Shane Smith & the Saints
Epic harmonies. Epic songs. Epic as in grand, monumental, legendary.
Jade Marie Patek
Patek started playing band shows for the first time in 2022 and proved why she belongs at the A-list table. Her strong, malleable voice lends itself to fronting a band and her joyous personality onstage leads you to wanting more.
Adam Hood
Hood has always employed the Chuck Berry live routine to a degree. You never know if he’s going to have a bass player, a drummer, a keys player, all 3, playing solo, special guests or a backup singer…but you always know it’s going to be memorable and really good.
Drew Cooper
The big Arizona teddy bear with the gruff singing voice and the musical chops to make you pay attention continues to ingratiate himself to audiences beyond his home base on the strength of his live performances.
Flatland Cavalry
Flatland has gone from a band that merely plays Cleto’s songs to a cohesive unit that is putting on a show.

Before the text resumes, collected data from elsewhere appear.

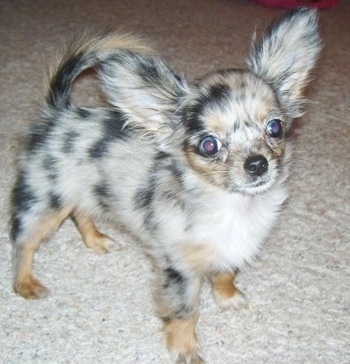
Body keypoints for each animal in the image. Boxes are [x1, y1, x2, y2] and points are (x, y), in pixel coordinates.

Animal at [9, 7, 322, 362]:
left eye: (274, 128)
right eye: (209, 145)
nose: (257, 164)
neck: (233, 206)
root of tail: (58, 112)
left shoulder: (230, 248)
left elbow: (225, 272)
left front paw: (228, 297)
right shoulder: (179, 268)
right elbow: (185, 312)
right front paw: (185, 349)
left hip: (82, 192)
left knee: (80, 213)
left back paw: (98, 240)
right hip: (46, 200)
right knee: (24, 241)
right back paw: (25, 283)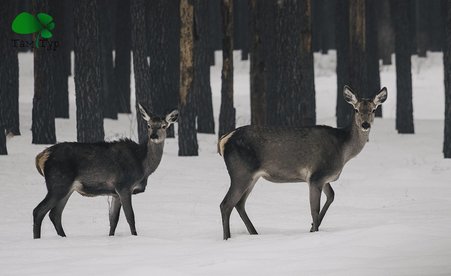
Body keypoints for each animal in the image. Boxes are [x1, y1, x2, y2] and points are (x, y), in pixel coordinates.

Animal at [32, 104, 178, 238]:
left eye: (163, 126)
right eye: (148, 125)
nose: (153, 136)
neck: (143, 166)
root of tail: (42, 155)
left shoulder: (115, 193)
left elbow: (113, 219)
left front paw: (110, 238)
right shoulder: (124, 186)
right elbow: (130, 217)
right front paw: (134, 236)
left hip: (67, 188)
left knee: (55, 214)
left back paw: (63, 237)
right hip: (58, 183)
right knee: (38, 211)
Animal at [217, 85, 386, 239]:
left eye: (374, 109)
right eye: (356, 109)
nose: (365, 125)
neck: (343, 150)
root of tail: (224, 139)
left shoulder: (323, 178)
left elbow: (331, 196)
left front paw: (312, 227)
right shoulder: (316, 176)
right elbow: (314, 209)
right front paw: (314, 230)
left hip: (252, 176)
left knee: (239, 204)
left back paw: (254, 233)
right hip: (241, 172)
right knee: (226, 204)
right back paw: (227, 238)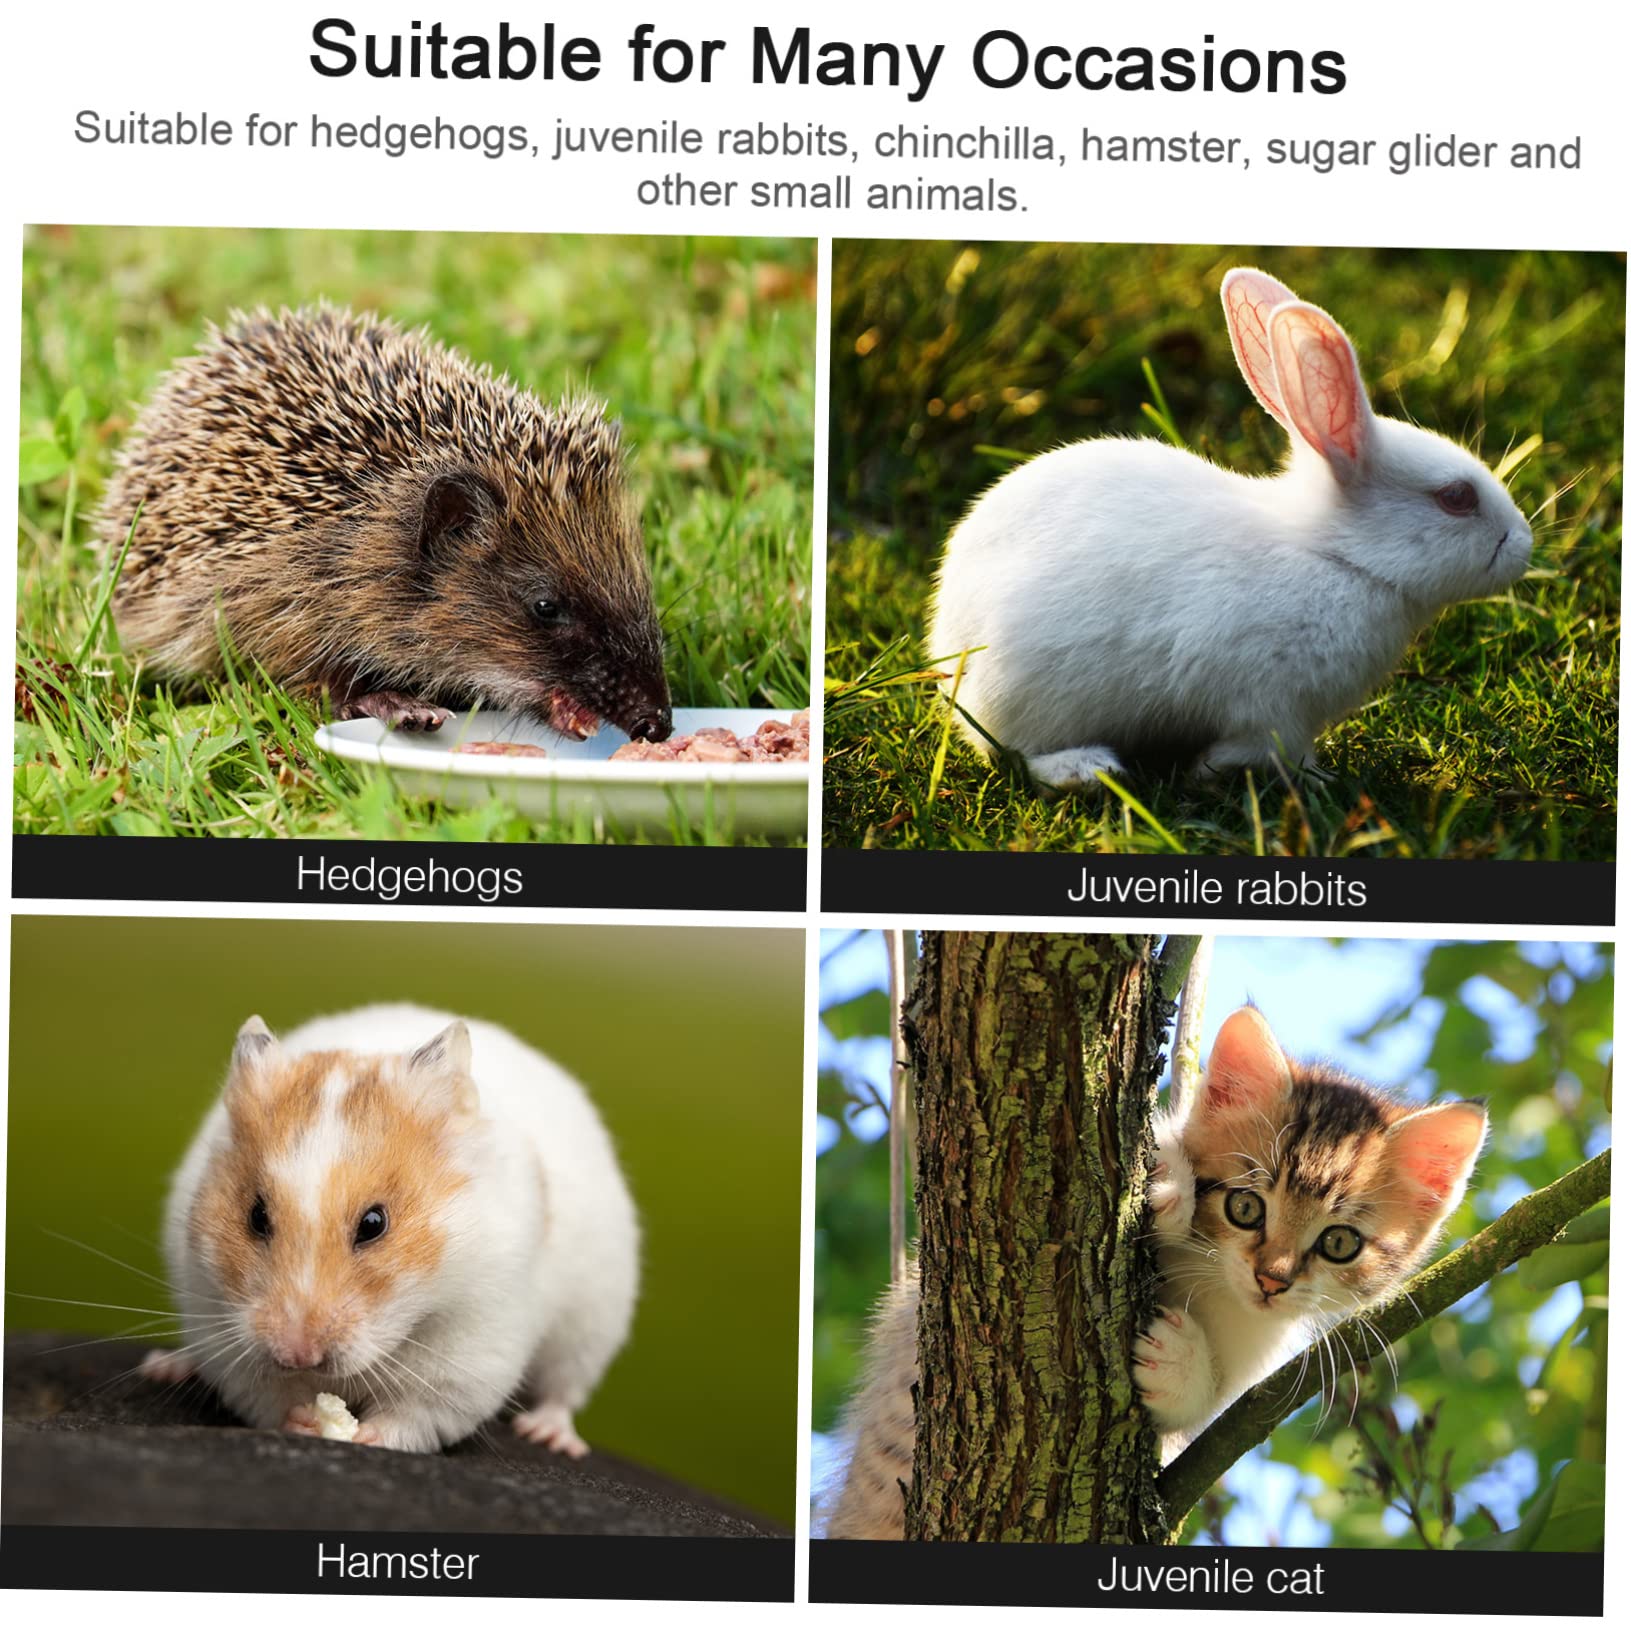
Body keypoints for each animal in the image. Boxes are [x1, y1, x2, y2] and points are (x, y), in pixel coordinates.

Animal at [139, 1003, 638, 1455]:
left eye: (374, 1224)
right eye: (256, 1216)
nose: (297, 1355)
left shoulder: (470, 1350)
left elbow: (416, 1414)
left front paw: (364, 1436)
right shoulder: (219, 1322)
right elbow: (265, 1396)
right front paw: (305, 1420)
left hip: (592, 1324)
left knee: (563, 1390)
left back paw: (550, 1436)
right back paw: (165, 1366)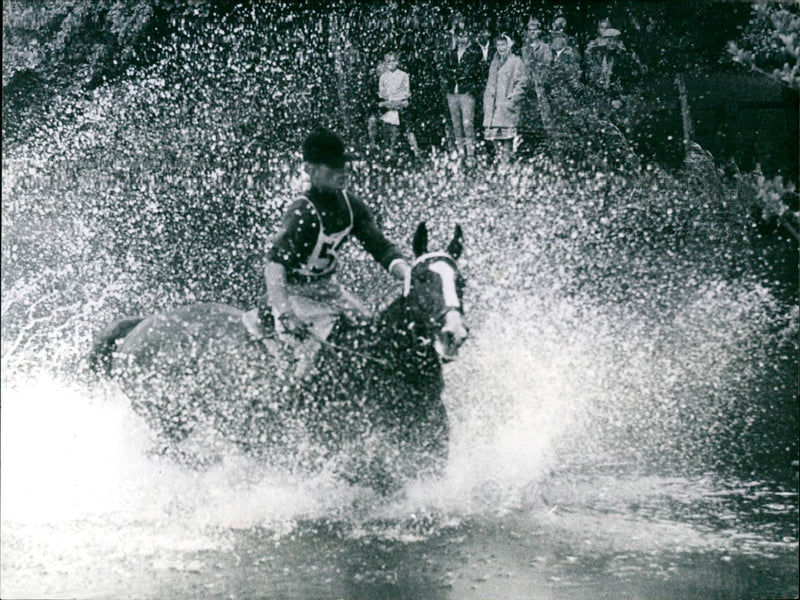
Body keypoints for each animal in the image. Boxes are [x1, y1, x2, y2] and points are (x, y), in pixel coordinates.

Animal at [88, 223, 466, 490]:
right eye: (421, 279)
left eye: (459, 281)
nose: (453, 334)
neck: (377, 357)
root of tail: (142, 325)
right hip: (168, 417)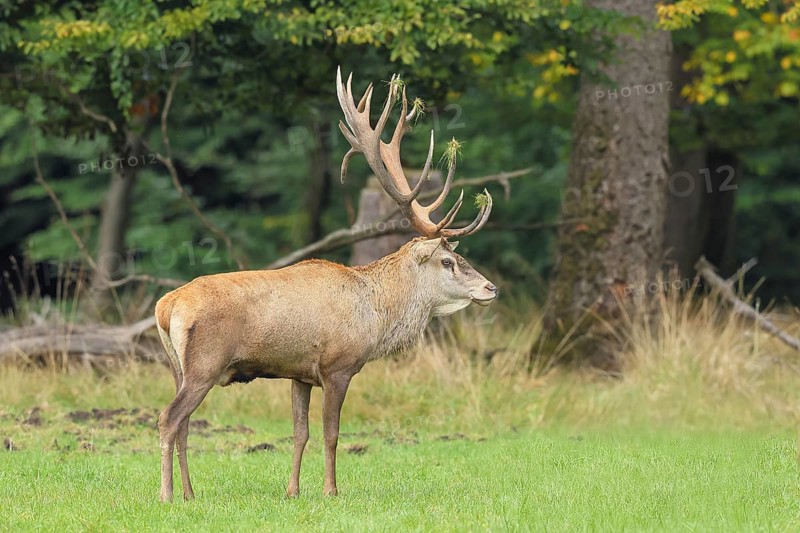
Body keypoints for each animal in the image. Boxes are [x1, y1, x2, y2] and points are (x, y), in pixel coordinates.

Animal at [154, 67, 498, 502]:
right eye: (449, 260)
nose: (490, 288)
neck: (376, 315)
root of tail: (165, 307)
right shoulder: (338, 366)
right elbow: (331, 433)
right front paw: (331, 491)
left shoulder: (299, 373)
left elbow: (299, 433)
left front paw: (292, 491)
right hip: (204, 364)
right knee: (169, 417)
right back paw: (167, 495)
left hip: (177, 366)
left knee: (183, 424)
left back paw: (189, 493)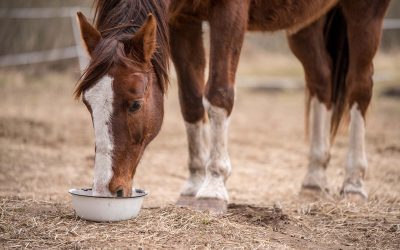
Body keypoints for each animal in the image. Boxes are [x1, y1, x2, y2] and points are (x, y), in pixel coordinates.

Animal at [76, 0, 390, 213]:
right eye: (88, 104)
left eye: (135, 104)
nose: (105, 190)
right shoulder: (182, 21)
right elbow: (191, 101)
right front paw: (193, 184)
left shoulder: (229, 12)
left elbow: (218, 93)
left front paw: (213, 187)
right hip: (306, 25)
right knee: (321, 81)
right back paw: (314, 179)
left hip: (365, 13)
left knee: (360, 87)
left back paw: (354, 183)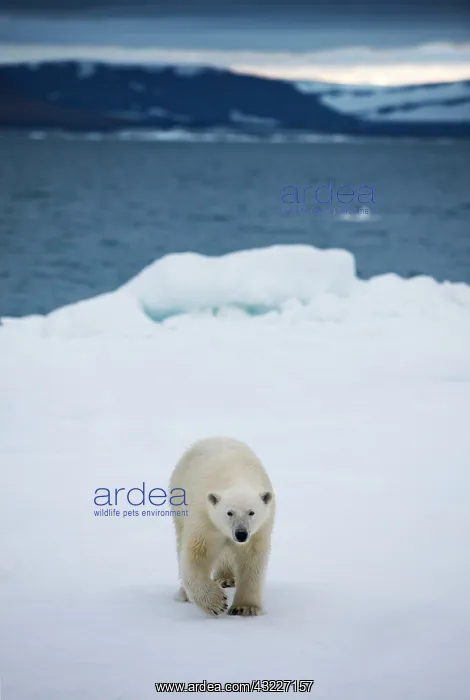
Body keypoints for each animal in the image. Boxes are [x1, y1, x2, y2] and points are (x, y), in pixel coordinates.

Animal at [169, 436, 275, 617]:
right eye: (229, 512)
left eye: (252, 512)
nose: (241, 534)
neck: (237, 476)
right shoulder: (205, 518)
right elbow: (196, 555)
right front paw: (216, 602)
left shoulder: (260, 528)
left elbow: (252, 559)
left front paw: (245, 607)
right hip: (178, 497)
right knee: (180, 540)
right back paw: (186, 593)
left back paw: (226, 578)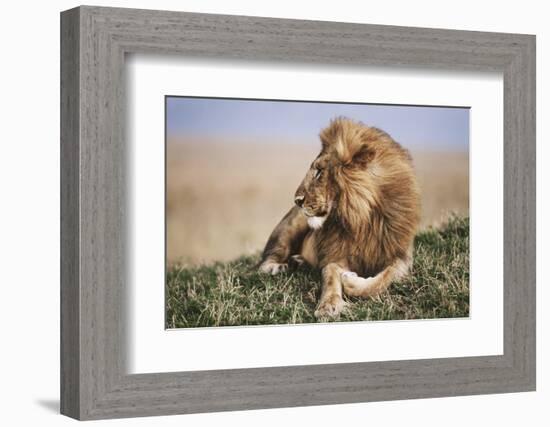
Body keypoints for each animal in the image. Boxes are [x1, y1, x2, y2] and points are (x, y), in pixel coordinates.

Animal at [260, 116, 420, 318]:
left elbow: (383, 279)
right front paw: (328, 305)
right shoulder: (336, 255)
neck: (361, 219)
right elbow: (330, 275)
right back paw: (279, 267)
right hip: (290, 227)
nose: (297, 200)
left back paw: (299, 262)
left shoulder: (401, 256)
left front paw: (350, 281)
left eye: (319, 172)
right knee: (265, 261)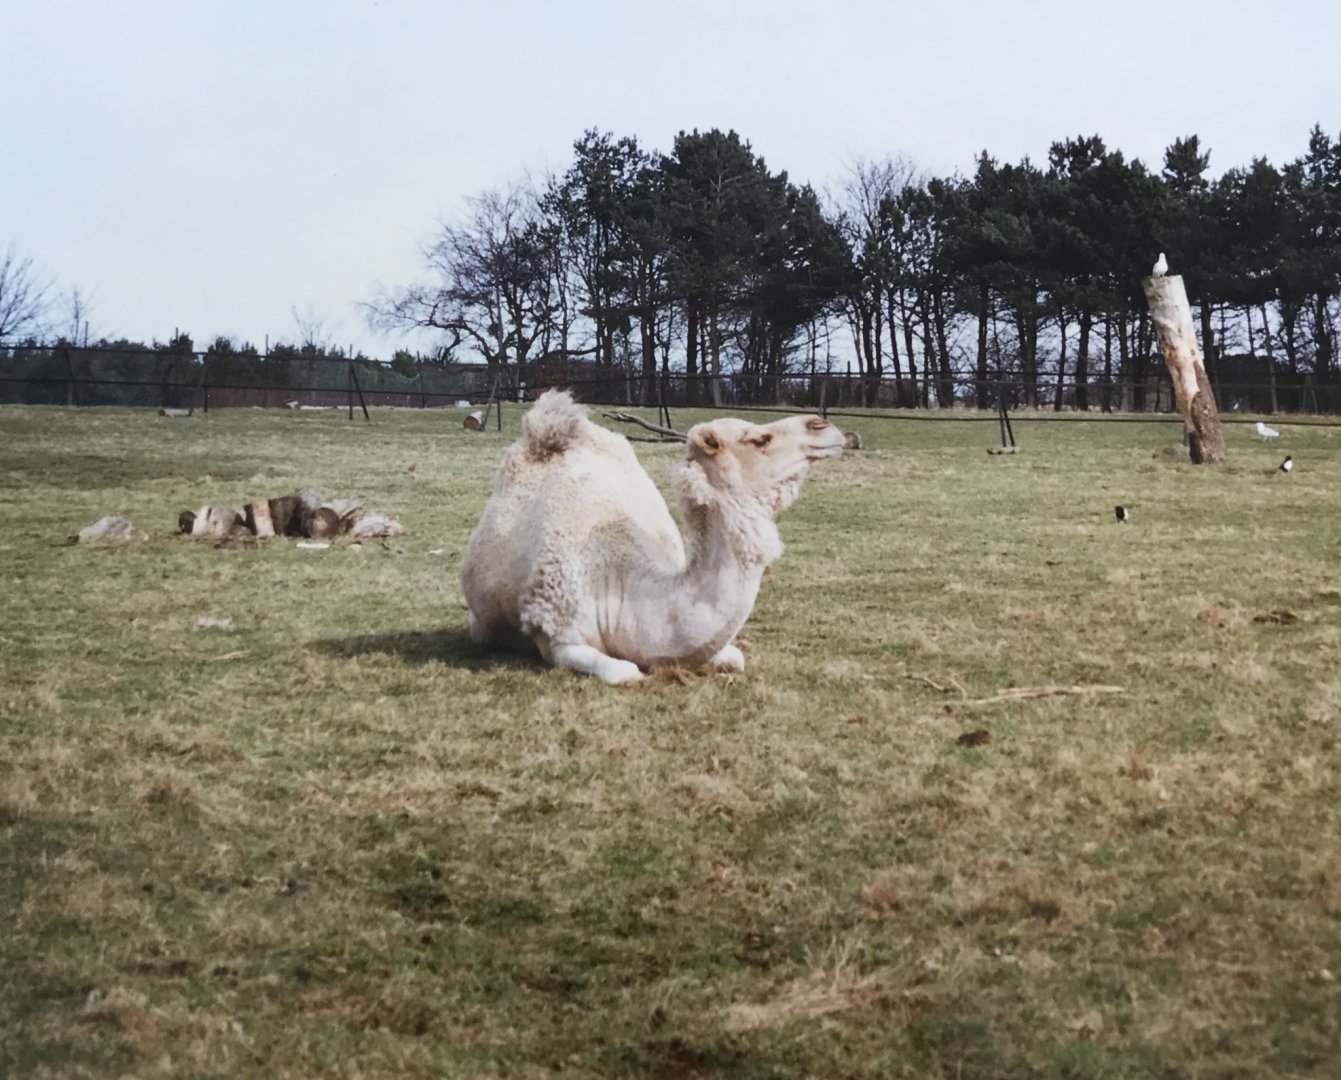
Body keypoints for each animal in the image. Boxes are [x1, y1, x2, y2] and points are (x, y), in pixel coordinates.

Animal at [459, 390, 845, 684]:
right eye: (759, 439)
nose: (823, 425)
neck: (621, 581)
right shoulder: (559, 636)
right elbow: (626, 673)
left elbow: (735, 658)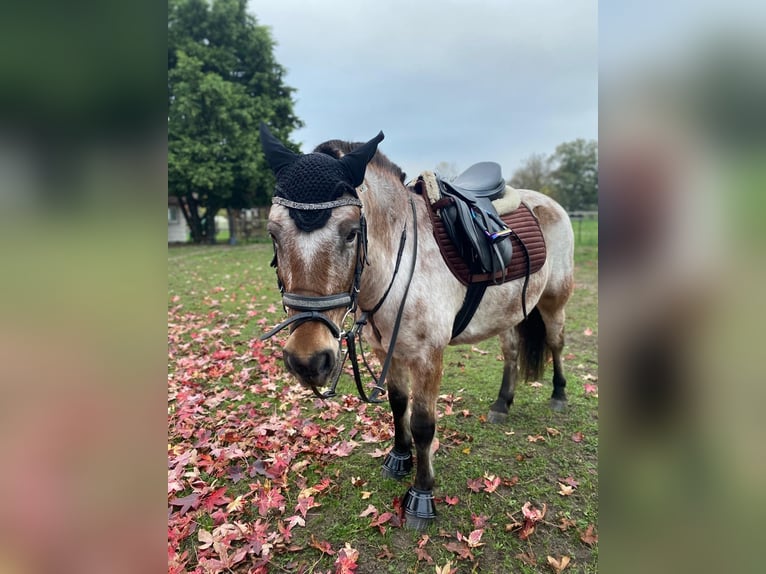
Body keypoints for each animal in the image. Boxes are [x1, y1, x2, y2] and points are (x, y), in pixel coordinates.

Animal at [260, 126, 576, 532]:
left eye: (351, 232)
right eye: (273, 234)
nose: (308, 360)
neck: (396, 265)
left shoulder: (428, 357)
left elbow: (424, 424)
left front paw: (421, 495)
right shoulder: (387, 351)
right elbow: (398, 405)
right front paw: (398, 458)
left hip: (554, 302)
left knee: (556, 342)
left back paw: (558, 395)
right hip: (510, 311)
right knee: (511, 352)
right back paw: (502, 403)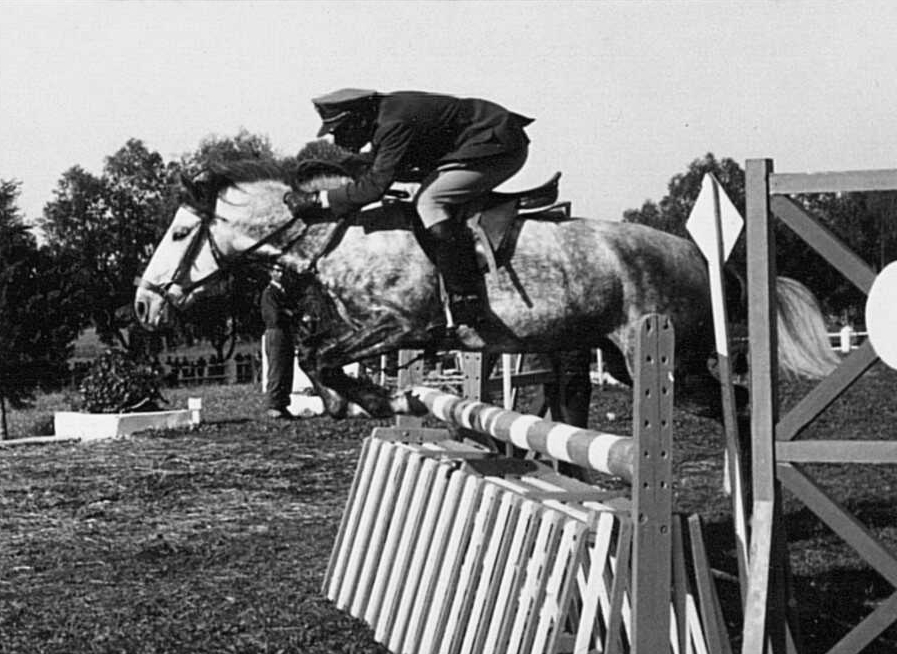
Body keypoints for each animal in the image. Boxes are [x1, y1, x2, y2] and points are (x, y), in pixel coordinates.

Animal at [135, 160, 840, 420]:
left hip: (668, 354)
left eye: (179, 233)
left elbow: (319, 356)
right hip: (622, 357)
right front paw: (369, 403)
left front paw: (379, 401)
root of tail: (695, 253)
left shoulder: (401, 325)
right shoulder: (370, 330)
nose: (143, 304)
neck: (344, 235)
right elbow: (317, 356)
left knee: (733, 398)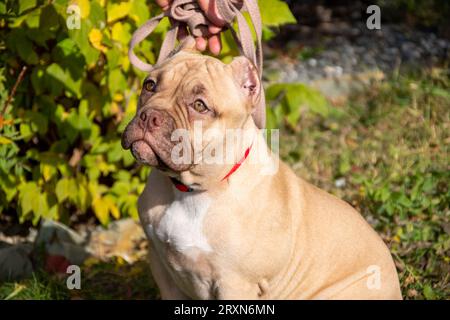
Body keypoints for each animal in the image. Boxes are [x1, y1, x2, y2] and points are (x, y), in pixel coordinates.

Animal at [121, 42, 402, 300]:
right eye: (149, 85)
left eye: (200, 106)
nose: (150, 116)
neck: (190, 190)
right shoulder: (161, 266)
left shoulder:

From the dueling guitar/fiddle bits to just having a damn good time together onstage, the Cavalry is running on all cylinders at the moment.
Wade Bowen
Bowen’s band has gone through some changes in 2022, but alongside longtime bassist Caleb Jones, they just keep delivering night after night. They are effortless at transitioning from an original to a cover they’ve never played before to backing everyone in a jam.
Austin Meade
As apt to be found on a metal festival bill as a Texas Country one, Meade has carved out a niche for himself by being uniquely original. His live show is unlike any other.